The second Einstein Lecture Dahlem on October 17, 2005, was given by Stephen W. Hawking, renowned physicists and Lucasian Professor of Mathematics at Cambridge University. His research work contributed substantially to new insights on the origin and the nature of the universe. His work on the phenomenon of black holes caused a great international sensation. Beyond scientific circles, Hawking became popular with his publications “A Brief History of Time” and “The Universe in a Nutshell”.
This very special Einstein Lecture Dahlem take place in the framework of the Einstein Year 2005, a joint initiative of the Federal German Government, science, economy and culture on the occasion of the 100th anniversary of the theory of relativity and the 50th anniversary of death of the world-famous scientist.
The event is part of the Einstein Year and is sponsored by the Federal Ministry of Education and Research.
Stephen Hawking was born in Oxford on 1942, exactly 300 years after the date of death of Galileo.

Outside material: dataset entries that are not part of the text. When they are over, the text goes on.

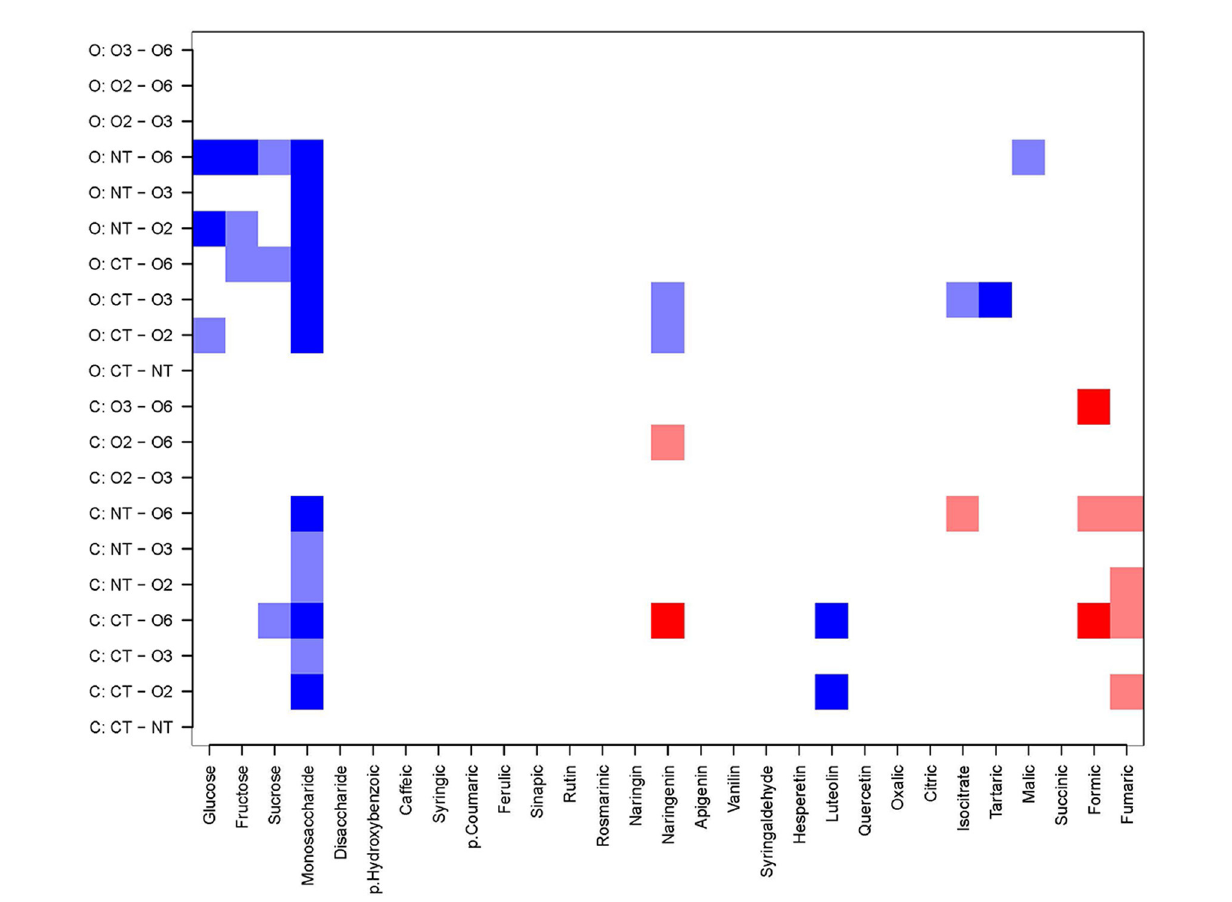
FIGURE1 Heat map giving contrast results for metabolite compounds (x-axis) for the two different maize varieties (organic, conventional) grown under various systems (y-axis). Blue squares are contrasts where the mean levels of the metabolite are significantly higher for the first system of the pair, at p < 0.01 for dark blue, and 0.01 < p < 0.05 for light blue. Red squares are contrasts where the mean levels of the metabolite are significantly higher for the second system of the pair, at p < 0.01 for dark red, and 0.01 < p < 0.05 for light red. O, Organic maize variety; C, Conventional maize variety; O2, Org2 or 2-year organic rotation; O3, Org3 or 3-year organic rotation; O6, Org6 or 6-year organic rotation; NT, 3-year conventional no-till rotation; CT, 3-year conventional tillage rotation. See materials and methods for more details.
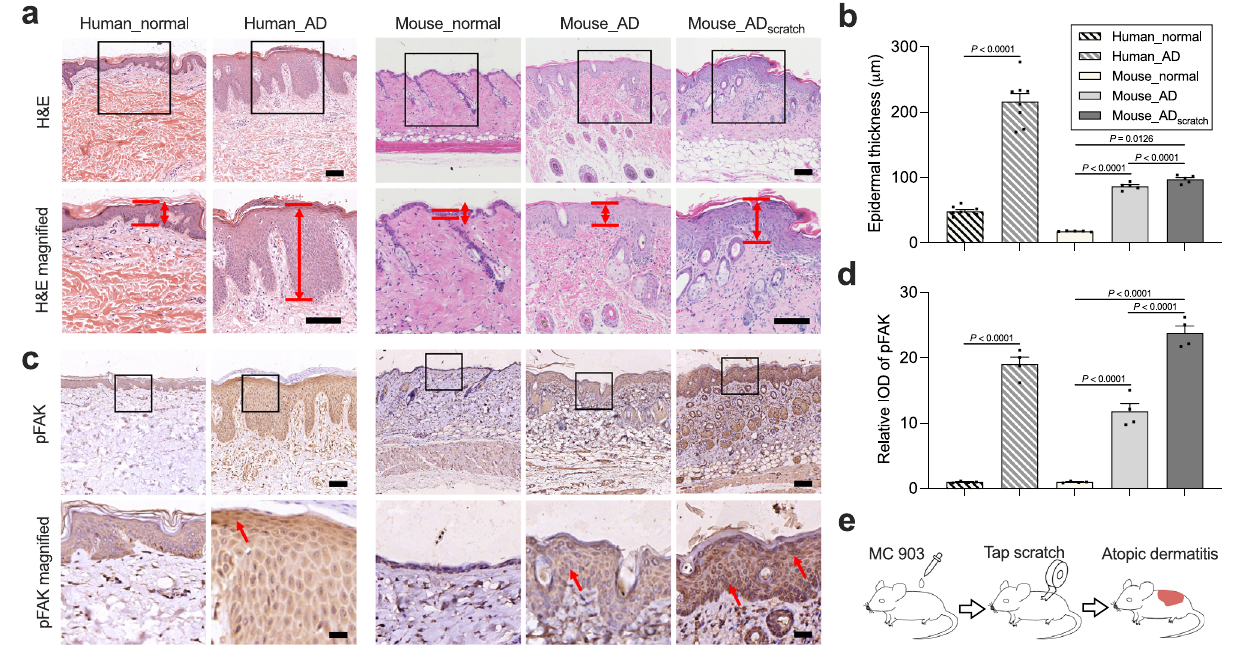
Fig. 2 | pFAK is upregulated in AD skin, especially after scratching. a Representative hematoxylin and eosin (H&E) staining of skin section of humans and mice. The black boxed area is enlarged below. The space between red lines denotes the epidermal thickness. Scale bar, 100 μ m. b Epidermal thickness quan- ti fi ed from H&E staining in ( a ), For human skin, n =8. For mouse skin, n =5. c Immunohistochemistrystaining ofpFAK in each group. Scalebar,100 µ m for the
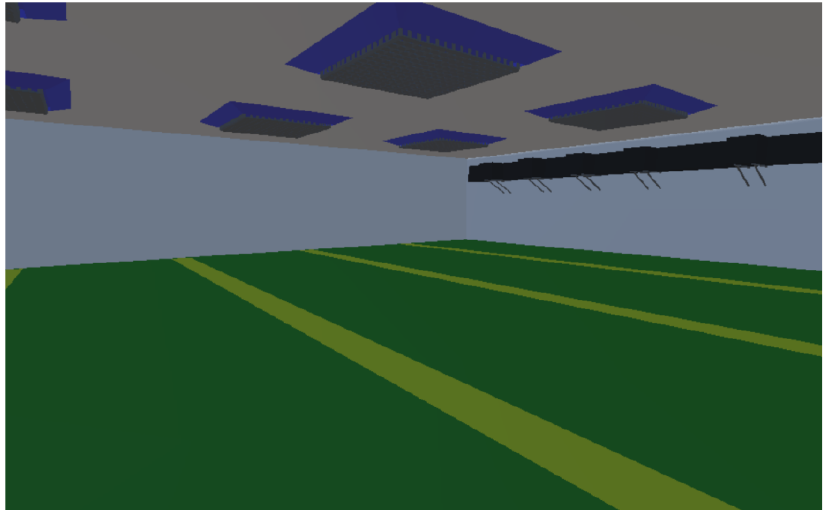
Figure 5. Integrated circuit clean room.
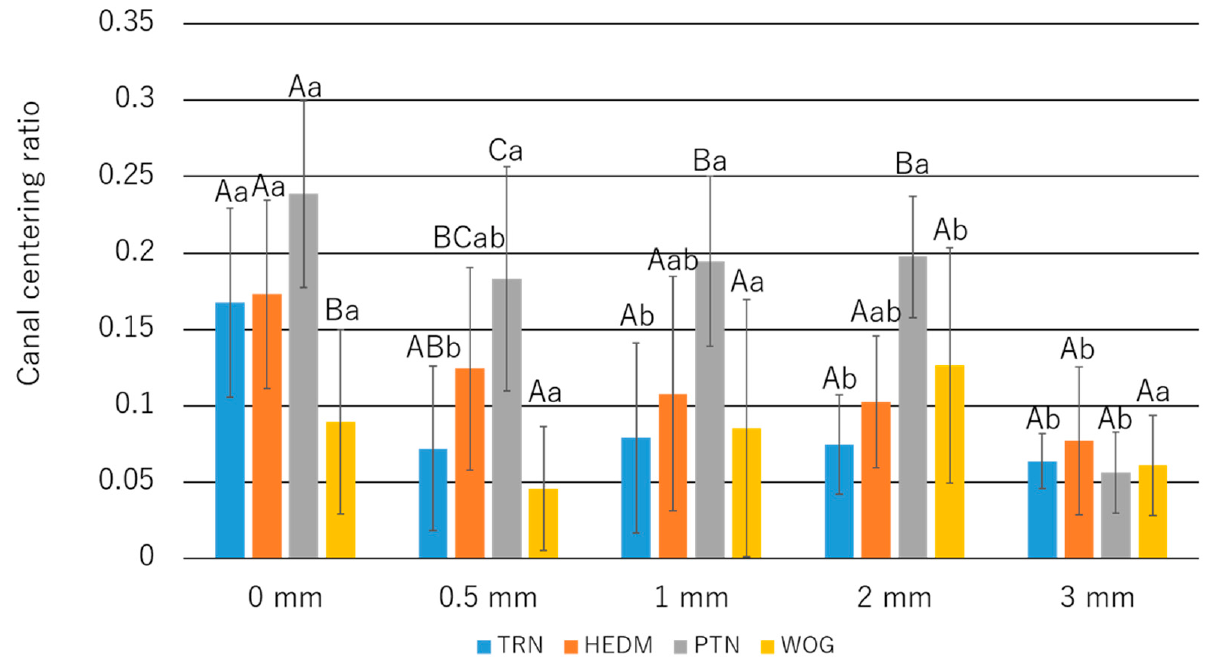
Figure 7. Canal centering ratios. Values are means and standard deviations (n = 10). Different uppercase letters in the measurement level indicate that the values are significantly different in intergroup comparisons ( p < 0.05; two-way ANOVA and Tukey test). Different lowercase letters indicate that the values are significantly different within the same instrument ( p < 0.05; two-way ANOVA and Tukey test).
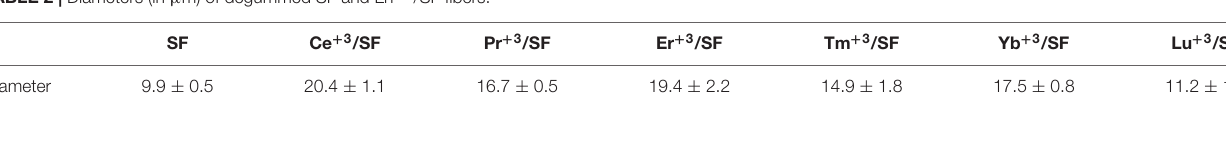
TABLE 2 | Diameters (in µ m) of degummed SF and Ln + 3 /SF fibers. SF Ce + 3 /SF Pr + 3 /SF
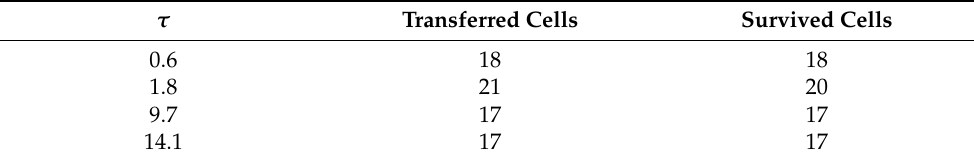
Figure 4. Microscopy images of the transferred hMSC cells on the gelatin-coated acceptor slide after printing. To determine the cell survival rate after transfer, cells were stained with propidium iodide (red PI staining indicates dead cells, live cells are displayed in green). Table 2. Cell survival after transfer of hMSC cells with varying pulse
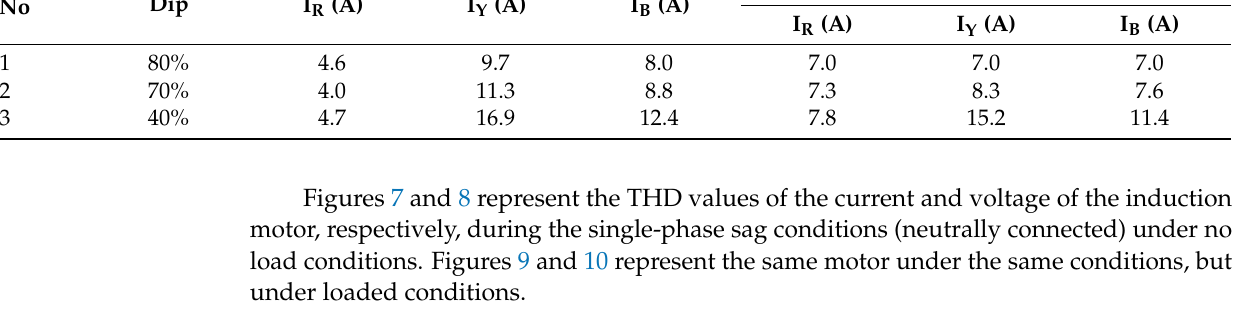
Figure 8. Voltage THD of induction motor under no load conditions [neutral connected]. Figure 9. Current THD of induction motor under loaded conditions [neutral connected].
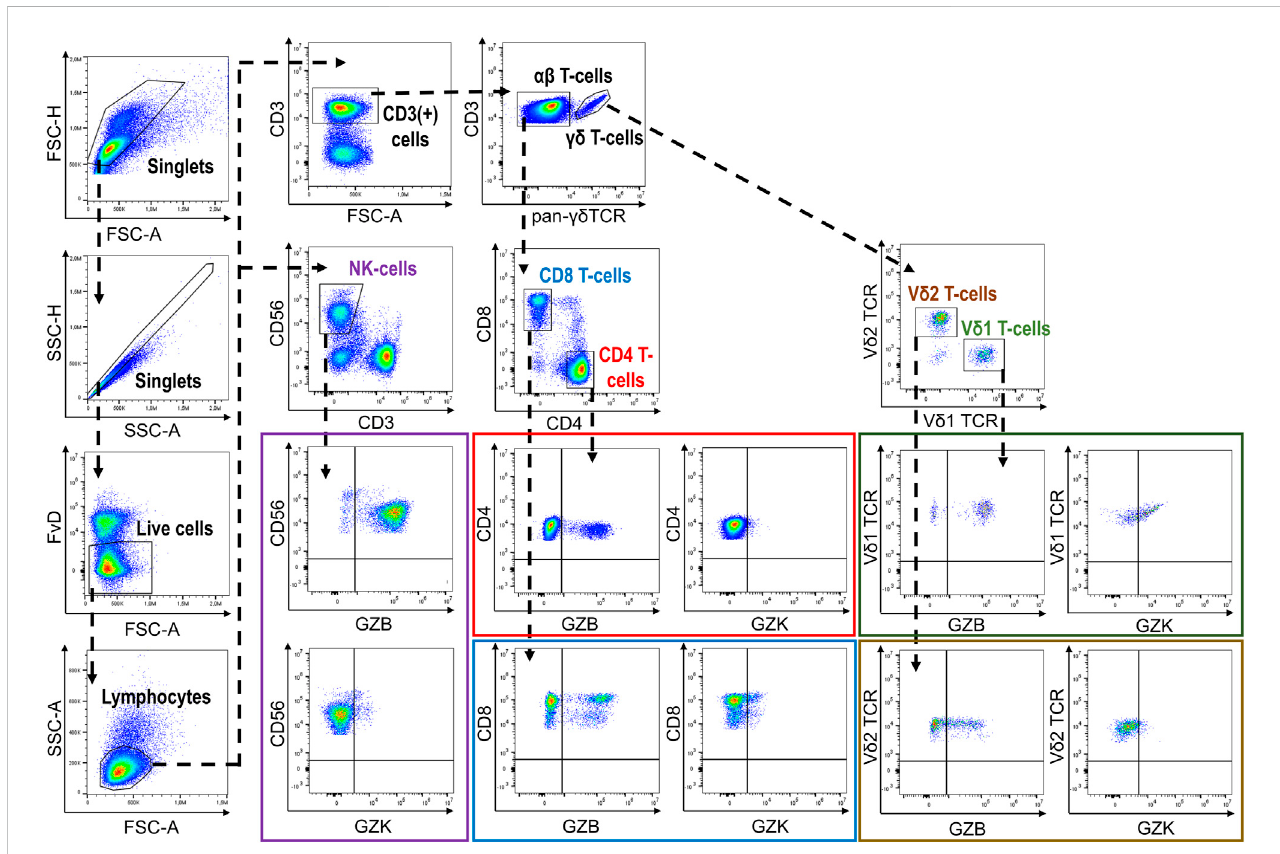
FIGURE 1 Gating strategy depicting the identi fi cation of GZB- and GZK-expressing NK-cells and CD4 + , CD8 + and γδ + T-cells.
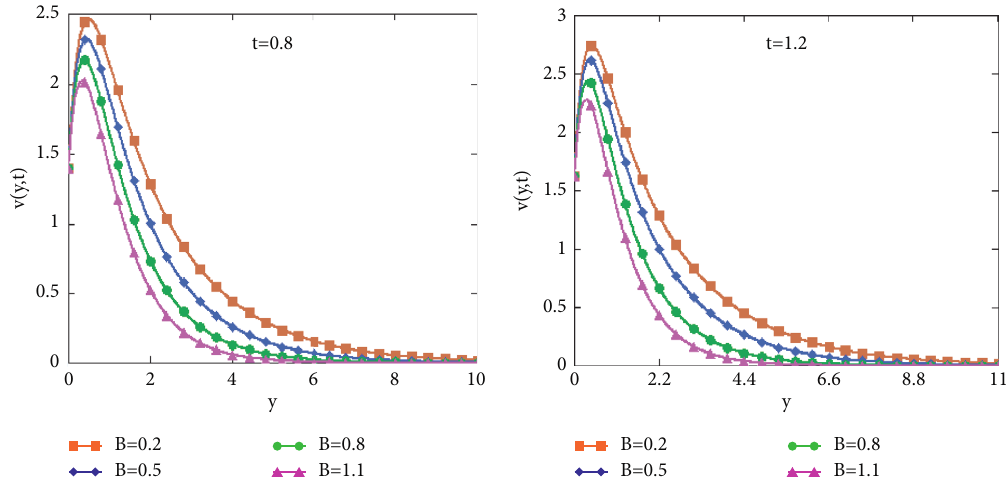
Figure 1: Velocity diagram v ( y, t ) for various values of Brinkman parameter B at R � 1 . 4 ,Q � 0 . 4 , Gr � 9 , Gm � 6 , M � . 85 , α � β � c � 0 . 5 , Sc � 4 . 5 , andPr � 4 . 0.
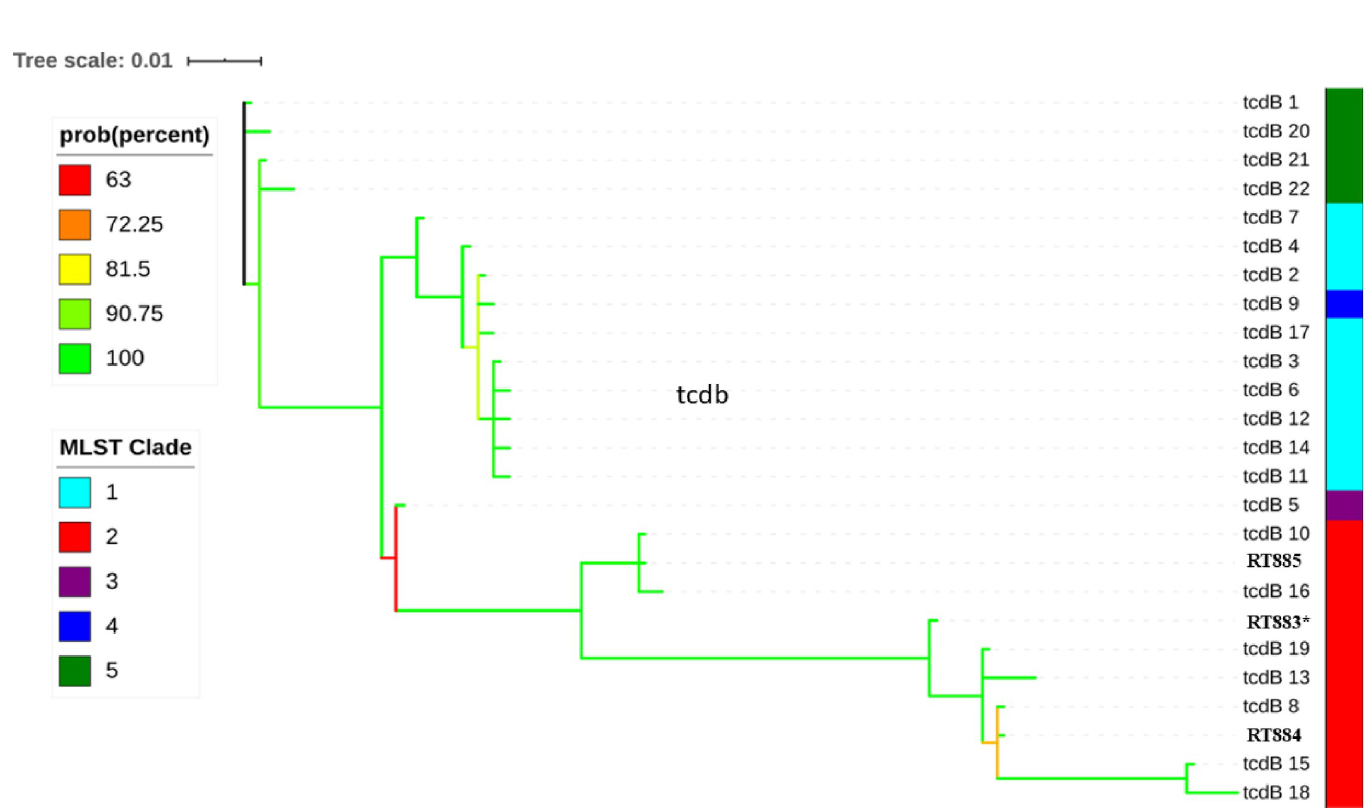
Fig 5. Phylogenetic analysis by Bayesian estimation of the amino acid sequences of tcdB alleles from the three Brazilian clade 2 strains (RT883, 884, and 885). The distribution of alleles according to different clades is shown on color strip in the right. Posterior probability branch support is denoted by a color code, from red (65% support) to green (100% support). ( � ) A novel allele ( tcdB 23) was identified in RT883, while tcdB alleles 8 and 10 were identified in RT884 and RT885, respectively.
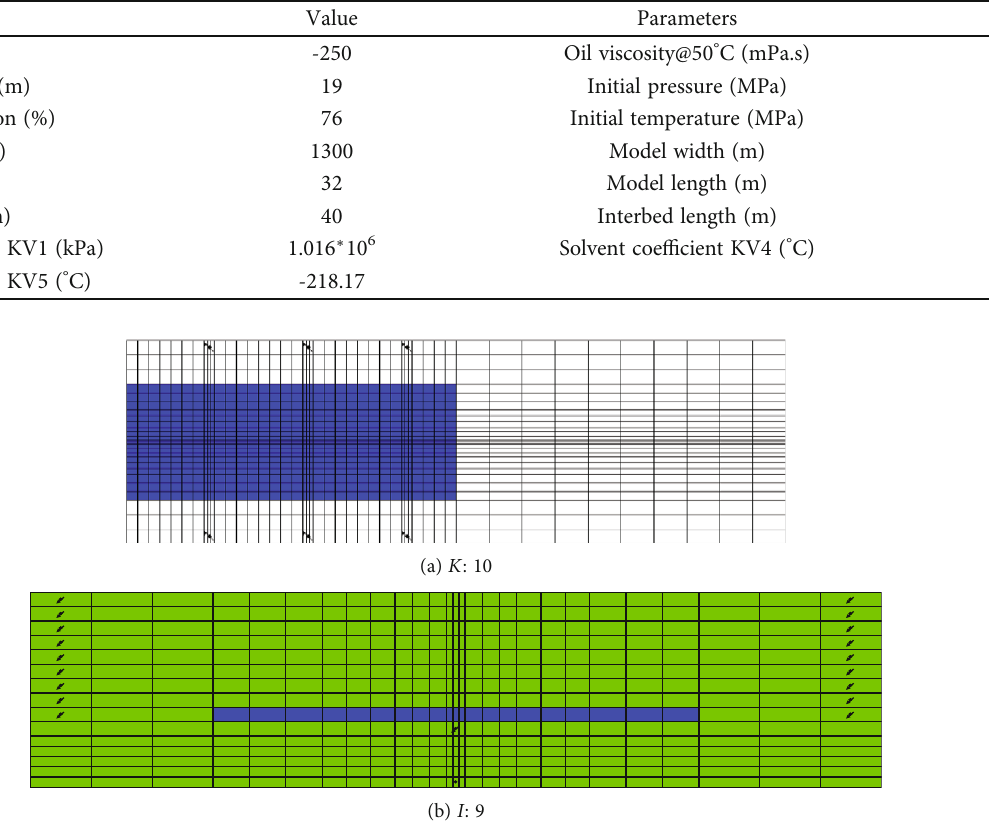
Figure 13: Schematic of well con fi guration in the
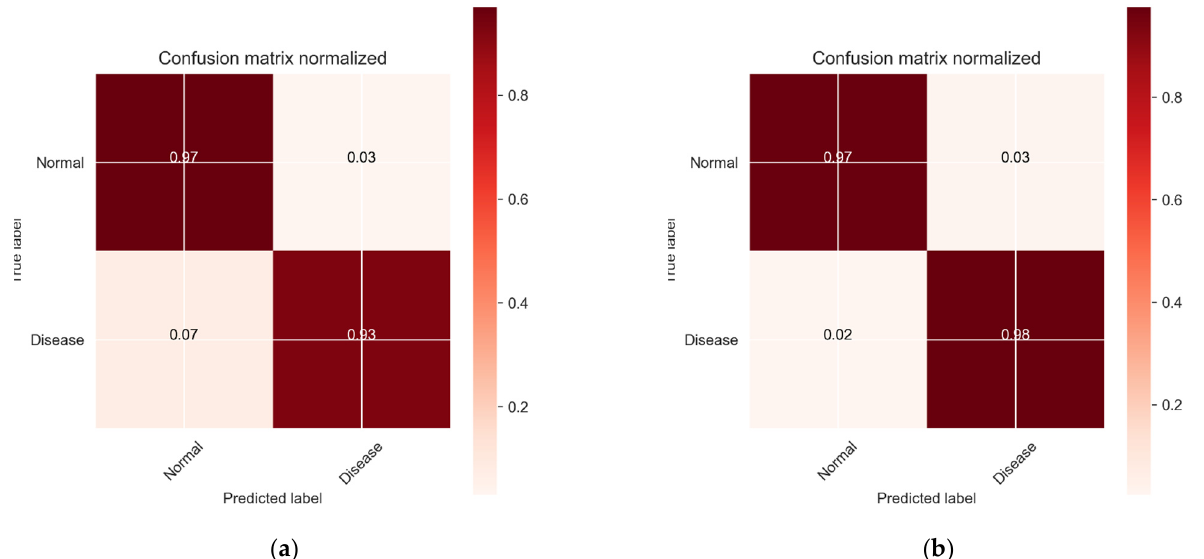
Figure 7. Confusion matrix of best model after hyper-parameter optimization: ( a ) best CNN model, ( b ) best ANN model.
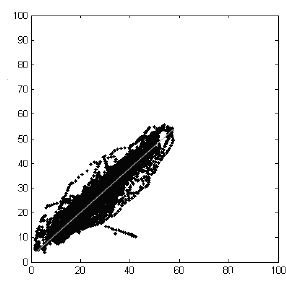
Fig. 16.9. 3 h ahead Forecast TEC values versus observed GPS-TEC results (dots) with the linear fit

He studied physics at Oxford University and continued his studies in Cambridge. When he had just turned 22, he was diagnosed with amyothrophic lateral sclerosis (ALS). ALS is in Great Britain known as “Motor Neurone Disease”. Stephen Hawking holds Newton’s Chair, the Lucasian Professor of Mathematics at Cambridge University. He is worldwide considered to be the greatest scientific thinker since Newton and Einstein.